Ruy Castro*
Em 1939, quando Carmen Miranda foi para os EUA, os americanos achavam que, como toda artista vinda da "América Latina", ela precisava de um retoque na biografia. Daí lhe deram uma família "nobre" -seu pai, o português "seu" Pinto, deixou de ser barbeiro para se tornar um rico exportador de frutas- e inventaram que ela fora interna num colégio de freiras.
Mas o melhor desse retoque era a história de que seu pai, contrário a que a filha fosse artista, só descobriu que Carmen era cantora quando ela foi para Nova York. Ou seja, nos dez anos anteriores, em que Carmen foi a mulher mais importante do Brasil, vendendo discos aos milhares, estrelando programas de rádio, filmes musicais e capas de revistas, e saindo todas as noites para cantar no Cassino da Urca, "seu" Pinto nunca percebeu que a filha que morava com ele era a estrelíssima Carmen Miranda!

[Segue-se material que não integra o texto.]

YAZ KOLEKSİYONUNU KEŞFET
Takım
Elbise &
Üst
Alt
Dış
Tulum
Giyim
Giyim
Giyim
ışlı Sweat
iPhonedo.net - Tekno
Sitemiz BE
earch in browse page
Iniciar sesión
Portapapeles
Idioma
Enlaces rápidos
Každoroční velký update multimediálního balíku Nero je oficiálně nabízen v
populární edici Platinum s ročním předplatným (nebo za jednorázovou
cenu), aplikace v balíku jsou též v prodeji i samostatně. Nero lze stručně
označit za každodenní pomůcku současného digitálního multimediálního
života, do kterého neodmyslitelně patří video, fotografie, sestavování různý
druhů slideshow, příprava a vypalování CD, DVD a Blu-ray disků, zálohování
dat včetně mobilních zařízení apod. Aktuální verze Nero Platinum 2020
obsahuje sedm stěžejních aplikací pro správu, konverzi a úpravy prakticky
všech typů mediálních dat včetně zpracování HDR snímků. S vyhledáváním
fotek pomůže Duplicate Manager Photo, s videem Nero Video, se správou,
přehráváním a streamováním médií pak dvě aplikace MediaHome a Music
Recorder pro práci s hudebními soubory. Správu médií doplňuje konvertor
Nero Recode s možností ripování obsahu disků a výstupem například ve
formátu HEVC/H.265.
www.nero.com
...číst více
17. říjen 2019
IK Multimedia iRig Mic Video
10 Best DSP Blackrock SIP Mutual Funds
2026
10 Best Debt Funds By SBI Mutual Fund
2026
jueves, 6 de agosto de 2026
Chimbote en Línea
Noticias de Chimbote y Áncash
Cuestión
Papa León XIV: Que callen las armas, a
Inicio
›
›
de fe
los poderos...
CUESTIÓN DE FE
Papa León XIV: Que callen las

Com outros atores, a história se repete no escândalo dos grampos na imprensa britânica. Executivos e editores de Rupert Murdoch, alguns com décadas de intimidade com o tubarão, armam uma rede de escuta que vasculha a família real, políticos importantes, heróis de guerra e celebridades internacionais, com a cumplicidade da Scotland Yard, o silêncio de primeiros-ministros e possíveis queimas de arquivo -e Murdoch, consternado, pede desculpas. Ele não sabia.
Da mesma forma, o dominó macabro em diversos departamentos do nosso -deles- Ministério dos Transportes, com a queda do ministro e de seus diretores, a descoberta de verbas fluindo para empresas de seus filhos, irmãos e mulheres, e a lama escorrendo por prefeituras e governos de Estados. Com tanta gente fazendo lambança, só os altos escalões pareciam não saber.
Na verdade, "seu" Pinto sabia muito bem que era pai de Carmen Miranda, e se orgulhava dela. Quem sabe, sabe.